La storia. “La rivoluzione cultrale cinese degli anni ’50 aveva bandito tutto ciò che fosse tradizionale. Libri sulle arti marziali venivano bruciati, come proibita era la letteratura in merito. Molti maestri furono costretti ad emigrare in Europa, Stati Uniti, Australia. Non a caso è più probabile che un occidentale abbia familiarità con il Wu shu che non un cinese nato in Cina in quel periodo. Prima della rivoluzione culturale le arti marziali erano una disciplina praticata da tutti a scuola. Questo ha permesso al Wu shu di essere introdotto all’estero, sulla base delle rudimentali conoscenze degli emigranti, anche se insegnato a livello poco professionale. Negli anni ’70 si è sviluppato un immaginario collettivo molto cinematografico sulle arti marziali che hanno contribuito alla loro diffusione”.

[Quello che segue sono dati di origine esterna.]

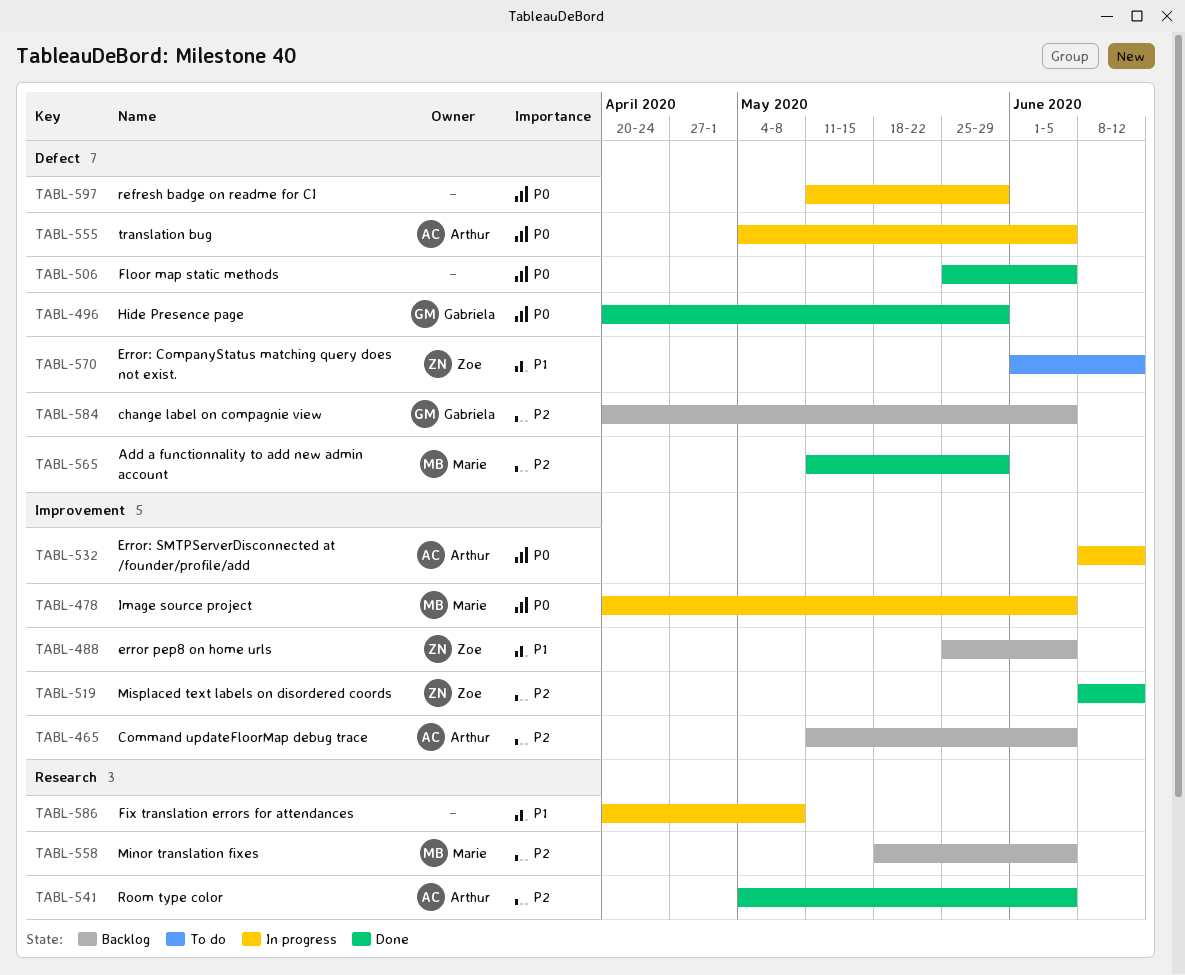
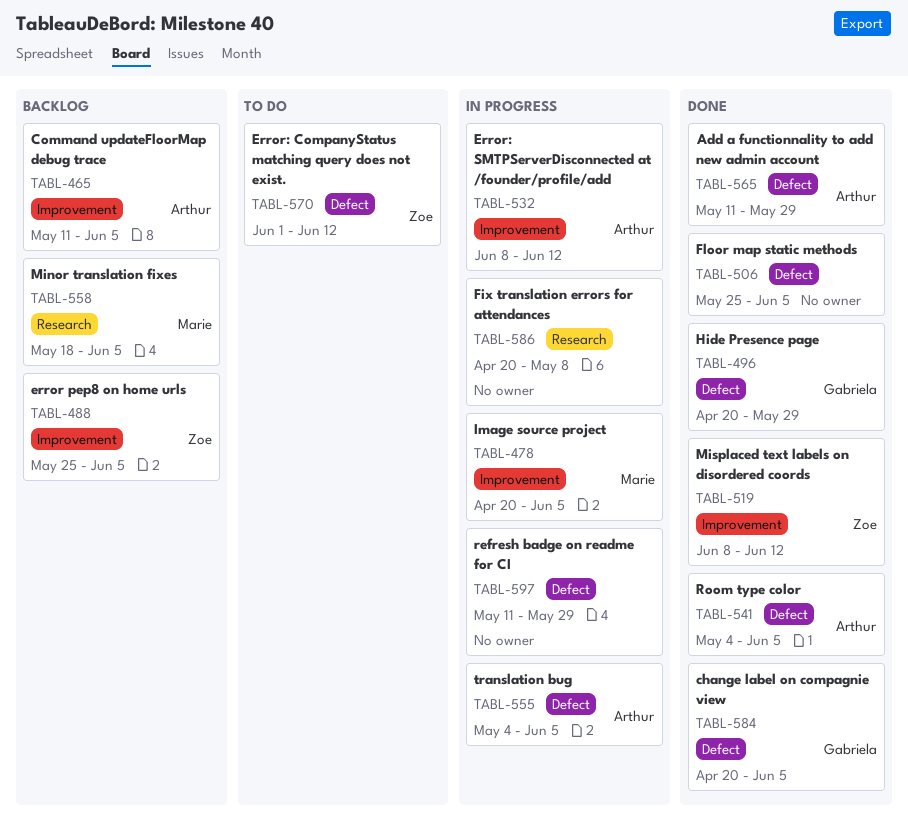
TABL-541, label: Research -> Defect
TABL-565, owner: Marie -> Arthur
TABL-584, status: Backlog -> Done

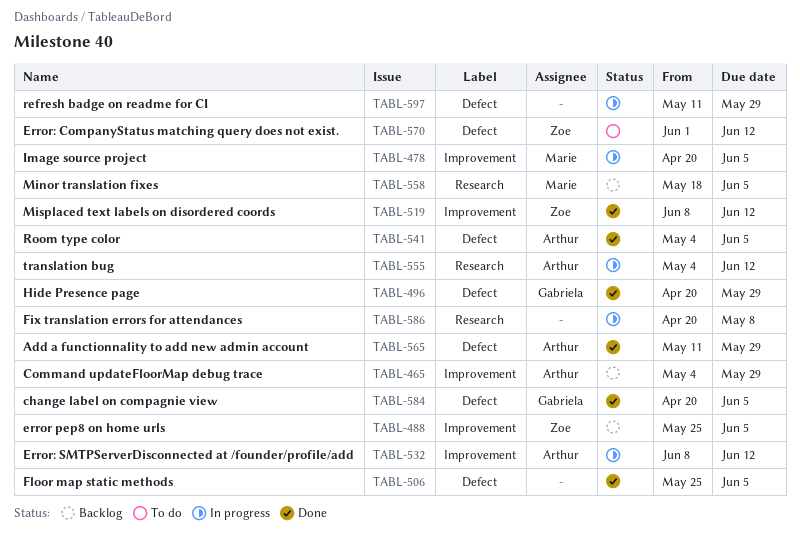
TABL-465, start: May 11 -> May 4
TABL-465, due: Jun 5 -> May 29
TABL-555, label: Defect -> Research
TABL-555, due: Jun 5 -> Jun 12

L’associazione. “La nostra associazione culturale è nata nel ’95 su una scuola che già esisteva da dieci anni. Oggi ci proponiamo attraverso lo sport di diffondere aspetti complementari della cultura cinese. Approfondiamo aspetti di filosofia, etica, medicina orientale sia durante l’allenamento che con seminari riassuntivi”.

La famiglia marziale. “Vari sono i gradi d’impegno richiesti dal Wu shu ed esiste una precisa gerarchia. I rapporti allievo – maestro sono legati dall’etica confuciana ma anche da una questione didattica: è diverso insegnare individualmente o in gruppo. Lo studente, poi, non coincide con l’allievo. Il primo infatti scambia denaro per ricevere degli insegnamenti. L’allievo si trova ad un livello più intimo, è uno studente che evolve verso un rapporto di tipo familiare con l’insegnante. Shi fu viene tradotto maestro ma letteralmente vuol dire padre. Si instaura così un rapporto da nucleo familiare marziale, una Wu jia”.

Viaggi turistici e d’esperienza marziale. “Recentemente sono stato a Shangai non solo per studiare con il mio mestro, ma anche con il suo, come in una piramide d’insegnamento. A loro volta i maestri sono invitati in Italia due volte l’anno. Sono esperienze che ampliano la comprensione di quello che si fa in palestra. A giugno, poi, sperimentiamo l’allenamento costante per tre giorni in montagna, in pieno isolamento dai ritmi di vita per portare questa esperienza nella quotidianità”.

A caccia dell’ago in fondo al mare. “L’ambito elitario in cui si sono sviluppati alcuni stili d’arte marziale ha spesso fatto coincidere figure di artisti – maestri influenzando i metodi d’insegnamento. I movimenti perciò sono descritti e non spiegati. L’immagine rappresentata ciò che si dovrebbe provare se la mossa fosse eseguita correttamente. “Cogliere l’ago in fondo al mare” è una mossa ispirata al libro fantastico Viaggio verso l’occidente, un classico della letteratura cinese, che racconta della ricerca del re delle scimmie di un oggetto mistico in fondo al mare capace di regolare le maree. La didattica è basata su termini concreti e non comandi, si lavora per sviluppare sensazioni. Si agisce allo stesso livello delle tecniche mnemoniche: associare ricordi a sensazioni”.